Are Multilingual LLMs Culturally-Diverse Reasoners? An Investigation into Multicultural Proverbs and Sayings
Chen Cecilia Liu, Fajri Koto, Timothy Baldwin, Iryna Gurevych
TL;DR
This work examines whether multilingual LLMs can serve as culturally diverse reasoners by evaluating their ability to memorize and reason with proverbs across six languages using the MAPS dataset. MAPS combines proverbs, conversational contexts, and interpretation labels to test reasoning under cultural common ground, distinguishing memorization from genuine contextual understanding and exploring cross-cultural gaps via translations. Findings show that while models scale up memorization, reasoning with figurative proverbs and cross-cultural interpretations remains weak, with pronounced culture gaps in translations. The study releases MAPS to enable rigorous evaluation of cross-cultural reasoning in open-source mLLMs and highlights the need for culturally informed multilingual training and evaluation approaches for inclusive cross-language understanding.
Abstract
Large language models (LLMs) are highly adept at question answering and reasoning tasks, but when reasoning in a situational context, human expectations vary depending on the relevant cultural common ground.

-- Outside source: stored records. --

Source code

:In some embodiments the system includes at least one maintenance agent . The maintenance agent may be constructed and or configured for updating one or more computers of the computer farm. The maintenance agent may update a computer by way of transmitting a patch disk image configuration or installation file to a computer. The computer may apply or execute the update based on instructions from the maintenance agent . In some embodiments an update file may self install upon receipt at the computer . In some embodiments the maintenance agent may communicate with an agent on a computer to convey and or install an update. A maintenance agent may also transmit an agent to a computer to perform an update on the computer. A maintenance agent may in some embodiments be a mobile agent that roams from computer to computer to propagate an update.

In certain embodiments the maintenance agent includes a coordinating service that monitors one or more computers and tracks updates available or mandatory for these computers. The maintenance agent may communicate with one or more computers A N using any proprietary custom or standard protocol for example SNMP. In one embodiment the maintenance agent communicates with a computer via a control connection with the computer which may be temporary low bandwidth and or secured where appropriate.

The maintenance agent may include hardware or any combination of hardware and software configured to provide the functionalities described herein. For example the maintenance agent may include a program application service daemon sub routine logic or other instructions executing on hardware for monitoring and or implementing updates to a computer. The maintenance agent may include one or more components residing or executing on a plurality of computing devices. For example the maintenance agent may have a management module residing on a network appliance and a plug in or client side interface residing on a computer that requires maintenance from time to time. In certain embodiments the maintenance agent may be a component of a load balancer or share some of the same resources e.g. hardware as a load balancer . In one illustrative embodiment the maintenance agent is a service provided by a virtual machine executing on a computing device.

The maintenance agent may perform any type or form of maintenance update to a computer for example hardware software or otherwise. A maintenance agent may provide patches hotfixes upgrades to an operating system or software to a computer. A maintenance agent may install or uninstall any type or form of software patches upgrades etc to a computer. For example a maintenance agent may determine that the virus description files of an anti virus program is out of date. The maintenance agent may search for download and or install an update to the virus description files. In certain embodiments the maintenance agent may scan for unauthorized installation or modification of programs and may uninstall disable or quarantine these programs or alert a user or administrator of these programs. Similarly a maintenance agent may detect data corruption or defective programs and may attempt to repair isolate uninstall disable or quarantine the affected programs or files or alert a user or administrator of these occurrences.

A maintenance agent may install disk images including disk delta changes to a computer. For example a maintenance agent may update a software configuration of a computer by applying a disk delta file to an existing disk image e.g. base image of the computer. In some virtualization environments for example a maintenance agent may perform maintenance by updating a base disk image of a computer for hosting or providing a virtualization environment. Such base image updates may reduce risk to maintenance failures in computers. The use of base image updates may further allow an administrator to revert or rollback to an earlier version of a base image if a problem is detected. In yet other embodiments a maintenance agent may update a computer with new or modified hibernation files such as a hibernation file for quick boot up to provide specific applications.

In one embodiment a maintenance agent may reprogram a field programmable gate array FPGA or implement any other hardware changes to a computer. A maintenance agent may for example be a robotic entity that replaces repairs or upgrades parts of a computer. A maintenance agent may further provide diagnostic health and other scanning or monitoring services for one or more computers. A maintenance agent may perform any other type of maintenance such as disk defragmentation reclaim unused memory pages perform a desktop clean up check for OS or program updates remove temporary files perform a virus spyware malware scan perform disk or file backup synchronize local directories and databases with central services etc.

As languages are associated with diverse cultures, LLMs should also be culturally-diverse reasoners. In this paper, we study the ability of a wide range of state-of-the-art multilingual LLMs (mLLMs) to reason with proverbs and sayings in a conversational context. Our experiments reveal that: (1) mLLMs "know" limited proverbs and memorizing proverbs does not mean understanding them within a conversational context; (2) mLLMs struggle to reason with figurative proverbs and sayings, and when asked to select the wrong answer (instead of asking it to select the correct answer); and (3) there is a "culture gap" in mLLMs when reasoning about proverbs and sayings translated from other languages. We construct and release our evaluation dataset MAPS (MulticultrAl Proverbs and Sayings) for proverb understanding with conversational context for six different languages.